Future Football Prospects

Program from the 1934 East-West Game


Following the final loss of the season against Northwestern University, Jerry was invited to play in the Shrine East-West charity game by the Northwestern coach. Ford recalled his invitation at the end of the 1934 season to attend the annual Shrine game in an article written years later for Sports Illustrated.


I was invited to play in the East-West Shrine Game in San Francisco on January 1, 1935, primarily on the recommendation of Dick Hanley, the Northwestern coach.  I had had a pretty good day against his star guard, Rip Whalen.  According to Hanley, when he asked Whalen why Michigan made so much ground up the middle that day, Whalen said, ‘Ford was the best blocking center I ever played against.’  I still cherish that remark.

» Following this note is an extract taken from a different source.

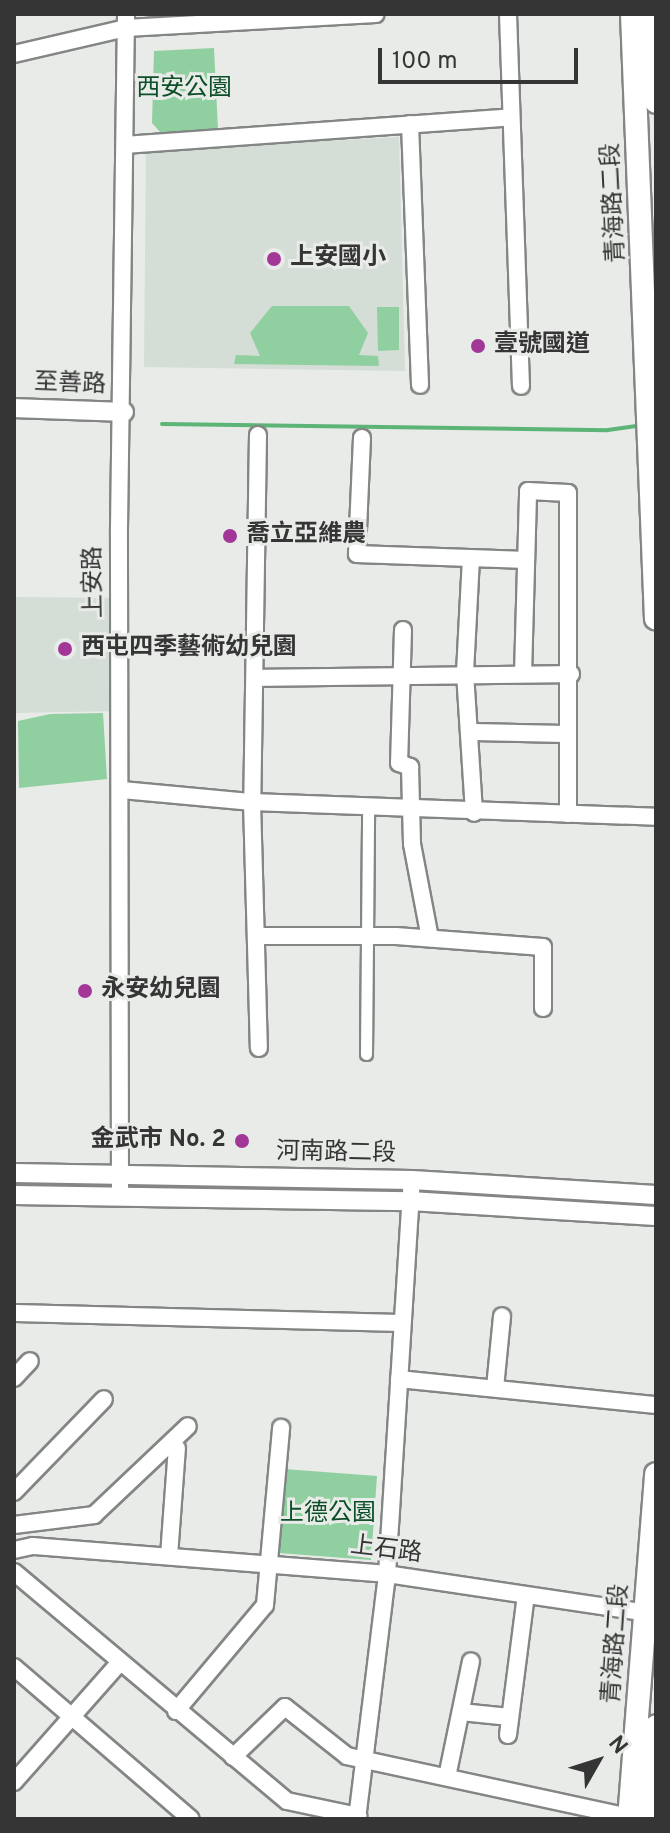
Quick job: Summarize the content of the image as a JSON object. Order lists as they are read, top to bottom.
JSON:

The Shrine signed two centers for the East, a boy from Colgate named George Akerstrom, and me.  On the train ride from Chicago to California, Curly Lambeau, the coach of the Packers, went from player to player, plying the good ones about their pro football interest.  He ignored me.  Then in the first two minutes of the game Akerstrom got hurt.  I played the rest of the way – 58 minutes, offense and defense.  After the game a group of us were given the option of a train ride home or a free trip to Los Angeles to see the movie studios.  Being a conservative Midwesterner unacquainted with glamour, I naturally chose Hollywood.  On the train from San Francisco to Los Angeles, Curly Lambeau sat with me the whole way.  He suddenly knew my name.  And he asked me to sign with the Packers.  I told him I’d think about it.


Letter from Lambeau to Ford

The Packers offered Ford $110 dollars a game for fourteen games, while the Detroit Lions also offered the higher paycheck of $200 dollars per game. Jerry could have made good money playing pro football, but it would conflict with his primary goal: law school. He declined the offers and asked Harry Kipke if a coaching position was available at Michigan, with the ultimate goal of attending law school at Ann Arbor in mind. The funds were not available, but Kipke directed him to Ducky Pond, the head coach at Yale, who was looking for a line coach.


Ford was offered the position at Yale, and if he could not attend law school at Michigan, maybe there would be a way to make it work in New Haven.